TCK'nın 301. maddesinden 2008'de 82 kişi mahkemeye çıktı. 23'ünün davası Adalet Bakanlığı'ndan izin verilmeyince düştü. Bakanlıktan "izin" çıkınca mahkemeler yazar Temel Demirer ve Eskişehir'deki 10 aktivisti iki yıl hapisle yargılamaya devam edecek. 23 kişinin dosyası halen Bakanlık kararını bekliyor. Yayıncılar Ragıp Zarakolu ve Fatih Taş, hukukçu Eren Keskin, dergi sahibi Aziz Özer ve iş müfettişi Niyazi Uslay yıl içinde mahkum oldu. 2007'de 301'den 55 kişi yargılanıyordu.


"Kin ve düşmanlığa tahrik"i cezalandıran TCK 216. maddeden yargılanan 23 kişiden Prof. Dr. Baskın Oran, Prof. Dr. İbrahim Kaboğlu, CNN Türk'ten Barış Pehlivan, siyasetçiler Nurettin Yılmaz ve Sertaç Bucak, radyocu Cemal Doğan ve yayıncı Songül Özkan beraat ettiler. Yayıncı Erol Karaaslan hakkında, daha önce beraat ettiği Richard Dawkins'in "Tanrı Yanılgısı" kitabından yeni dava açıldı. 2007'de de 216'dan 23 kişi sanıktı.



"Halkı askerlikten soğutmak"tan geçen yıl 9'u gazeteci 15 kişi yargılandı. Bülent Ersoy, Yıldırım Türker, Perihan Mağden, Cezmi Ersöz, Gökhan Gençay ve İbrahim Çeşmecioğlu beraat ederken Ragıp Zarakolu dahil 9 kişi halen yargılanıyor.

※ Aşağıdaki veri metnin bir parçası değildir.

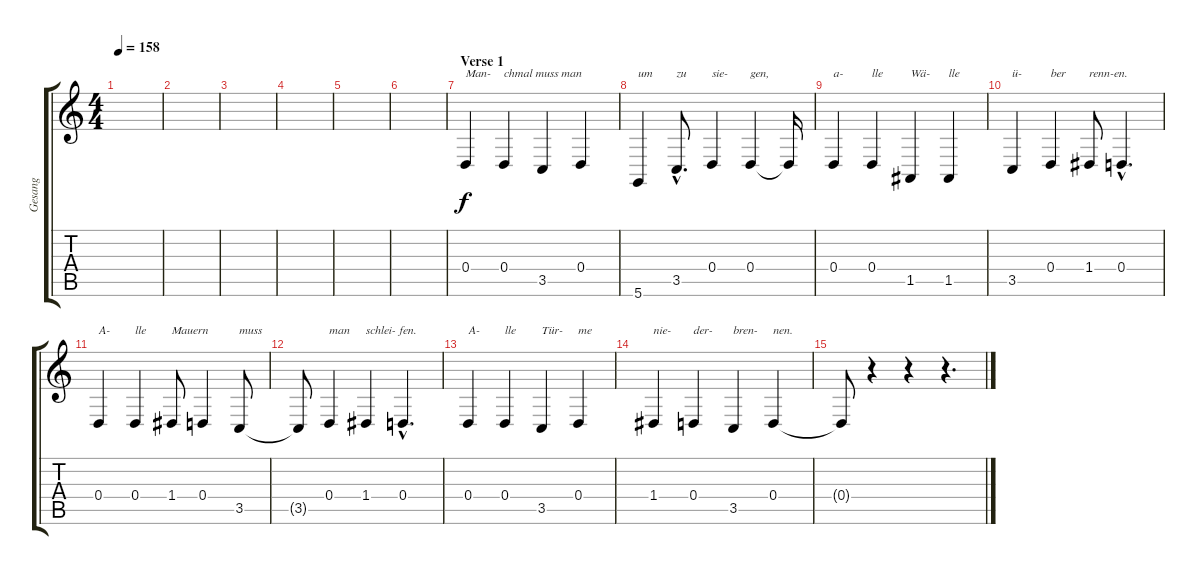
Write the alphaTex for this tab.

\track ("Gesang" "Gesang") {instrument tangoaccordion}
\staff {score tabs}
\tuning (E4 B3 G3 D3 A2 D2) {hide}
\ts (4 4)
\tempo 158
\clef g2
\ks c
|
|
|
|
|
|
\section ("" "Verse 1")
0.4.4{txt "Man-"} 0.4.4{txt "chmal muss man"} 3.5.4 0.4.4 |
5.6.4{txt "um"} 3.5{hac}.8{d txt "zu"} 0.4.4{txt "sie-"} 0.4.4{txt "gen,"} 0.4{t}.16 |
0.4.4{txt "a-"} 0.4.4{txt "lle"} 1.5.4{txt "Wä-"} 1.5.4{txt "lle"} |
3.5.4{txt "ü-"} 0.4.4{txt "ber"} 1.4.8{txt "renn-en."} 0.4{hac}.4{d} |
0.4.4{txt "A-"} 0.4.4{txt "lle"} 1.4.8{txt "Mauern"} 0.4.4 3.5.8{txt "muss"} |
3.5{t}.8 0.4.4{txt "man"} 1.4.4{txt "schlei- fen."} 0.4{hac}.4{d} |
0.4.4{txt "A-"} 0.4.4{txt "lle"} 3.5.4{txt "Tür-"} 0.4.4{txt "me"} |
1.4.4{txt "nie-"} 0.4.4{txt "der-"} 3.5.4{txt "bren-"} 0.4.4{txt "nen."} |
0.4{t}.8 r.4 r.4 r.4{d}
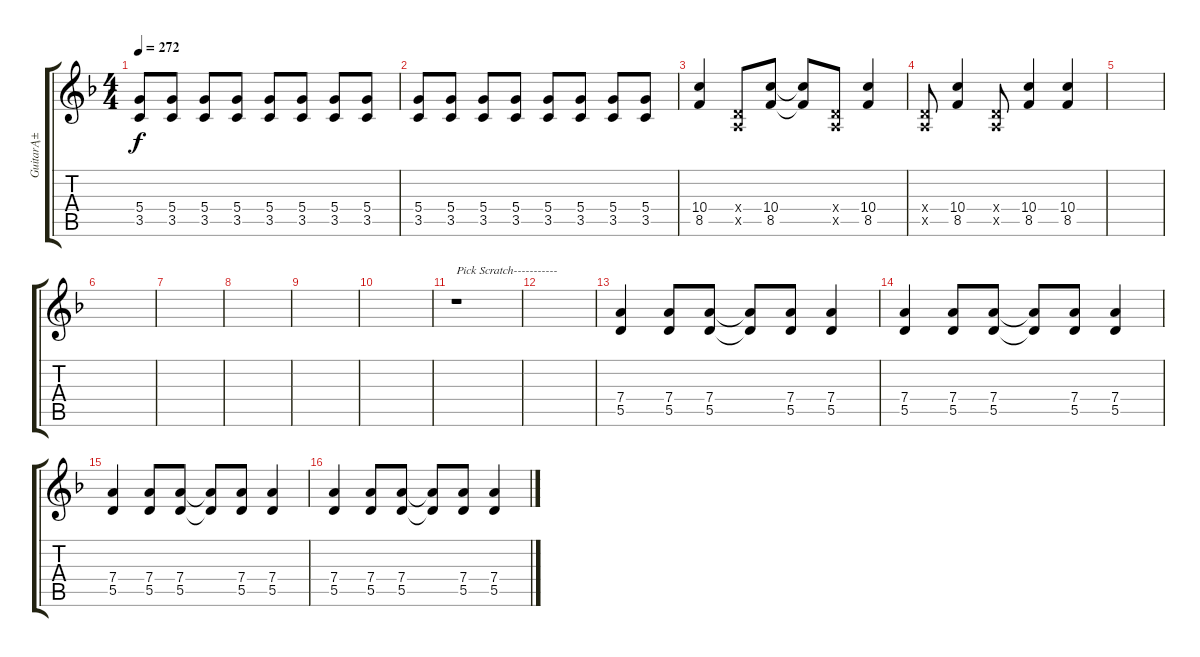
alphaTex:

\track ("GuitarĄ±" "GuitarĄ±") {instrument distortionguitar}
\staff {score tabs}
\tuning (E4 B3 G3 D3 A2 E2) {hide}
\ts (4 4)
\tempo 272
\clef g2
\ks f
(5.4 3.5).8{dy f} (5.4 3.5).8 (5.4 3.5).8 (5.4 3.5).8 (5.4 3.5).8 (5.4 3.5).8 (5.4 3.5).8 (5.4 3.5).8 |
(5.4 3.5).8 (5.4 3.5).8 (5.4 3.5).8 (5.4 3.5).8 (5.4 3.5).8 (5.4 3.5).8 (5.4 3.5).8 (5.4 3.5).8 |
(10.4 8.5).4 (0.4{x} 0.5{x}).8 (10.4 8.5).8 (10.4{t} 8.5{t}).8 (0.4{x} 0.5{x}).8 (10.4 8.5).4 |
(0.4{x} 0.5{x}).8 (10.4 8.5).4 (0.4{x} 0.5{x}).8 (10.4 8.5).4 (10.4 8.5).4 |
|
|
|
|
|
|
r.1{txt "Pick Scratch-----------"} |
|
(7.4 5.5).4 (7.4 5.5).8 (7.4 5.5).8 (7.4{t} 5.5{t}).8 (7.4 5.5).8 (7.4 5.5).4 |
(7.4 5.5).4 (7.4 5.5).8 (7.4 5.5).8 (7.4{t} 5.5{t}).8 (7.4 5.5).8 (7.4 5.5).4 |
(7.4 5.5).4 (7.4 5.5).8 (7.4 5.5).8 (7.4{t} 5.5{t}).8 (7.4 5.5).8 (7.4 5.5).4 |
(7.4 5.5).4 (7.4 5.5).8 (7.4 5.5).8 (7.4{t} 5.5{t}).8 (7.4 5.5).8 (7.4 5.5).4
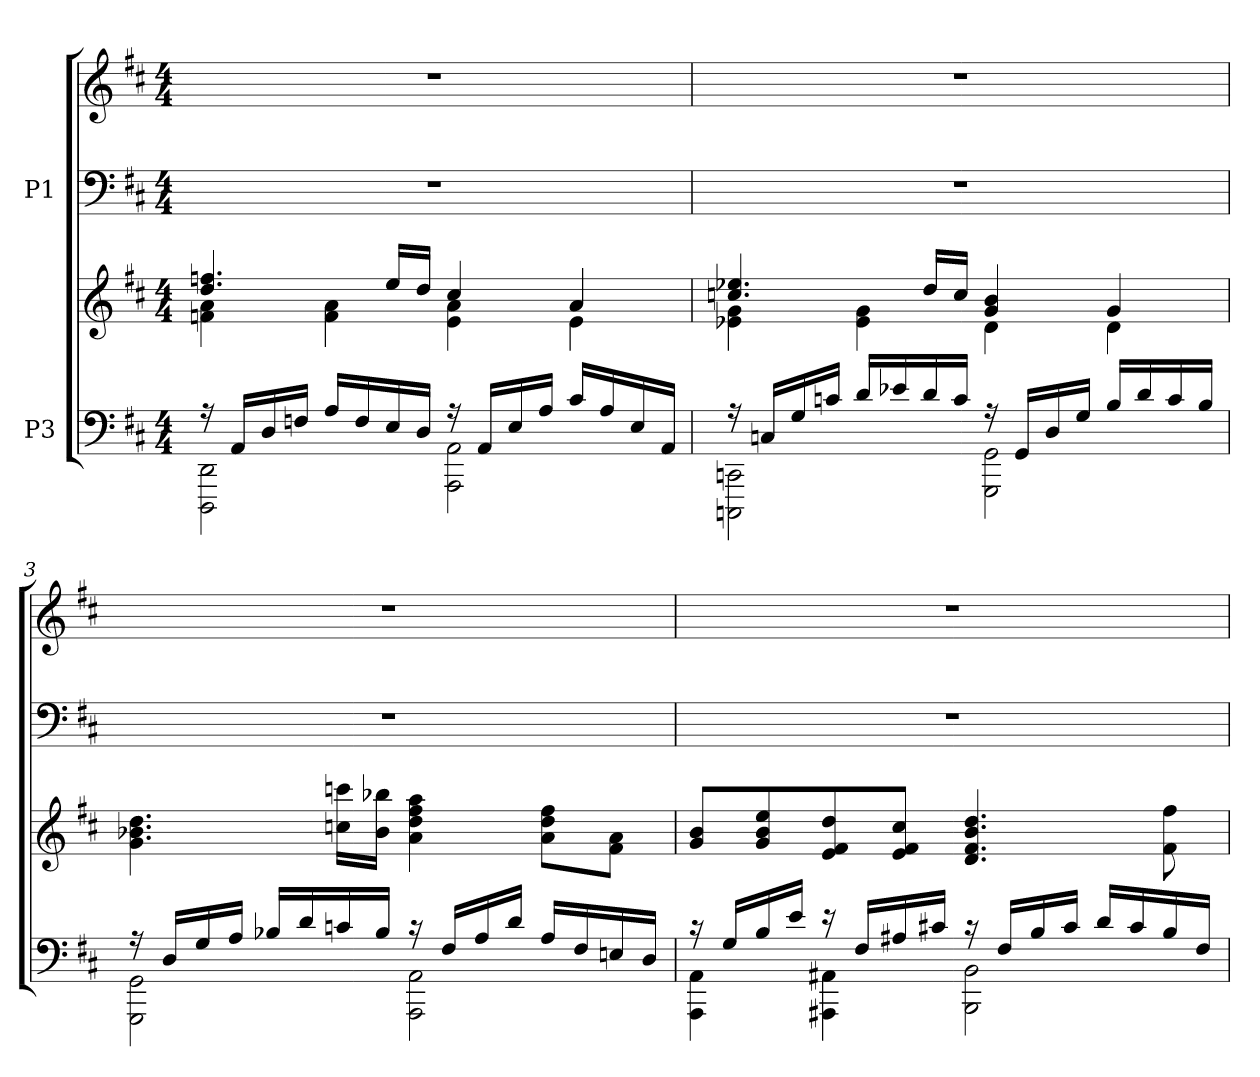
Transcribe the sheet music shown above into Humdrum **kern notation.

**kern	**kern	**kern	**kern
*part2	*part2	*part1	*part1
*staff4	*staff3	*staff2	*staff1
*I"P3	*	*I"P1	*
!!LO:PB:g=z
*clefF4	*clefG2	*clefF4	*clefG2
*k[f#c#]	*k[f#c#]	*k[f#c#]	*k[f#c#]
*D:	*D:	*D:	*D:
*M4/4	*M4/4	*M4/4	*M4/4
*MM70	*MM70	*MM70	*MM70
=1	=1	=1	=1
*^	*^	*	*
16r	2DDDi\ 2DDi	4.ddi/ 4.ffni	4fni\ 4ai	1r	1r
16AAi/LL	.	.	.	.	.
16Di/	.	.	.	.	.
16Fni/JJ	.	.	.	.	.
16Ai/LL	.	.	4fi\ 4ai	.	.
16Fi/	.	.	.	.	.
16Ei/	.	16eei/LL	.	.	.
16Di/JJ	.	16ddi/JJ	.	.	.
16r	2AAAi\ 2AAi	4cc#i/	4ei\ 4ai	.	.
16AAi/LL	.	.	.	.	.
16Ei/	.	.	.	.	.
16Ai/JJ	.	.	.	.	.
16c#i/LL	.	4ai/	4ei\	.	.
16Ai/	.	.	.	.	.
16Ei/	.	.	.	.	.
16AAi/JJ	.	.	.	.	.
=2	=2	=2	=2	=2	=2
16r	2CCCni\ 2CCni	4.ccni/ 4.ee-Xi	4e-Xi\ 4gi	1r	1r
16Cni/LL	.	.	.	.	.
16Gi/	.	.	.	.	.
16cni/JJ	.	.	.	.	.
16di/LL	.	.	4e-i\ 4gi	.	.
16e-Xi/	.	.	.	.	.
16di/	.	16ddi/LL	.	.	.
16ci/JJ	.	16cci/JJ	.	.	.
16r	2GGGi\ 2GGi	4gi/ 4bi	4di\	.	.
16GGi/LL	.	.	.	.	.
16Di/	.	.	.	.	.
16Gi/JJ	.	.	.	.	.
16Bi/LL	.	4gi/	4di\	.	.
16di/	.	.	.	.	.
16ci/	.	.	.	.	.
16Bi/JJ	.	.	.	.	.
*	*	*v	*v	*	*
=3	=3	=3	=3	=3
16r	2GGGi\ 2GGi	4.gi\ 4.b-Xi 4.ddi	1r	1r
16Di/LL	.	.	.	.
16Gi/	.	.	.	.
16Ai/JJ	.	.	.	.
16B-Xi/LL	.	.	.	.
16di/	.	.	.	.
16cni/	.	16ccni\ 16cccniLL	.	.
16B-i/JJ	.	16b-i\ 16bb-XiJJ	.	.
16r	2AAAi\ 2AAi	4ai\ 4ddi 4ff#i 4aai	.	.
16F#i/LL	.	.	.	.
16Ai/	.	.	.	.
16di/JJ	.	.	.	.
16Ai/LL	.	8ai\ 8ddi 8ff#iL	.	.
16F#i/	.	.	.	.
16Eni/	.	8f#i\ 8aiJ	.	.
16Di/JJ	.	.	.	.
!!LO:LB:g=z
=4	=4	=4	=4	=4
16r	4AAAi\ 4AAi	8gi/ 8biL	1r	1r
16Gi/LL	.	.	.	.
16Bi/	.	8gi/ 8bi 8eei	.	.
16ei/JJ	.	.	.	.
16r	4AAA#Xi\ 4AA#Xi	8ei/ 8f#i 8ddi	.	.
16F#i/LL	.	.	.	.
16A#Xi/	.	8ei/ 8f#i 8cc#iJ	.	.
16c#Xi/JJ	.	.	.	.
16r	2BBBi\ 2BBi	4.di/ 4.f#i 4.bi 4.ddi	.	.
16F#i/LL	.	.	.	.
16Bi/	.	.	.	.
16c#i/JJ	.	.	.	.
16di/LL	.	.	.	.
16c#i/	.	.	.	.
16Bi/	.	8f#i\ 8ff#i	.	.
16F#i/JJ	.	.	.	.
*v	*v	*	*	*
=	=	=	=
*-	*-	*-	*-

Hapisteki 37 kişiden 15'i tahliye oldu



Çoğu Ergenekon, PKK ve MLKP Davaları'nda 28'i gazeteci toplam 37 kişi, 2008'in tamamını veya bir bölümünü hapiste geçirdi; 15'i yıl içerisinde tahliye edildi.

Vedat Yenerer, Adnan Akfırat ve Serhat Bolluk Ergenekon Davası'ndan; Radyocu Füsun Erdoğan, İbrahim Çiçek ve Sedat Şenoğlu MLKP Davası'ndan, DİHA Ajansı'ndan Ali Buluş, Mehmet Karaaslan, Faysal Tunç ve Behdin Tunç da "PKK ile bağlantılı olmak"tan hapiste. Süren yargılamalarda tutuklamaların kesin olarak "gazetecilik faaliyetleri" ile ilgili olup olmadığı bilinmiyor.



Siyasetçi Mahmut Alınak, düşüncelerinden yargılandıktan sonra para cezalarını ödemeyi reddettiğinden iki kez hapse girdi. Savcıyı suçlayan gazeteci Hacı Boğatekin, 109 gün sonra tahliye olabildi.



Tehdit ve cezasızlığa devam!



2008'de İlhan Selçuk, Mustafa Balbay, Ufuk Büyükçelebi ve Soner Arıkanoğlu'nun de aralarında bulunduğu 13'ü gazeteci, toplam 34 kişi gözaltına alındı. Olay TV'den Barış Keskin ve Burak Özgün, yayına ESP temsilcisi Serpil Aslan'ı konuk ettikleri için, "yasadışı örgütün propagandası yapmak" suçlamasıyla gözaltına alındı.



Hrant Dink cinayetinden iki yıl sonra kamu makamlarının rolü tam anlamıyla ortaya çıkarılmış değil. Prof. Dr. Baskın Oran ve Agos gazetesine yönelik tehditler sürüyor, yaptırımlar ise etkisiz kalıyor. Polisin, İstanbul'da "1 Mayıs"ı, Hakkari'de de "Newroz"u izleyen habercilere saldırıları cezasız kaldı.



Bu dönemde 7 medya kuruluşu, 20'si gazeteci toplam 23 kişi saldırıya uğradı; iki kurum ve 7 gazeteci tehdit edildi.



2007'de 34 gazeteci ve 12 medya kuruluşu saldırıya uğramış, 22 kişi ve 6 medya kuruluşu tehdit edilmiş; 3 İnternet sitesi de sabote edilmişti.



AİHM cezaları azaldı



2008'de AİHM, 27 kişinin "ifade özgürlüğü" ihlalinden açtığı davalarda Türkiye'yi mahkeme giderleri dahil toplam 183 bin 810 TL (93 bin 680 avro) tazminata mahkum etti. Tutar, bir önceki yılın 219 bin 080 TL'lik bilançosundan düşük gözükse de AİHM'de mahkumiyetler 2008'in ikinci yarısında yükselişe geçti.



AİHM kararları Hıdır Ateş, Hünkar Demirel, Ahmet Gemici, Sacit Kayasu, Fevzi Saygılı, Bülent Falakaoğlu, İsak Tepe, Kadriye Kanat, Gülşen Bozan, Sevim Salihoğlu, Mehmet Zeynettin Unay, Sakine Aktan, Abdullah Yılmaz, Erdem Kılıç, Hasan Buran, Mehmet Kutlular, Yalçın Küçük, Ecevit Piroğlu, Mihriban Karakaya, Zeynel Abidin Kızılyaprak, Mehmet Mustafa Yalçıner, Mehmet Emin Albayrak, Şanar Yurdatapan, Fevzi Saygılı, Nizamettin Taylan Bilgiç, Serpil Kurtay ve Fevzi Saygılı ile ilgiliydi.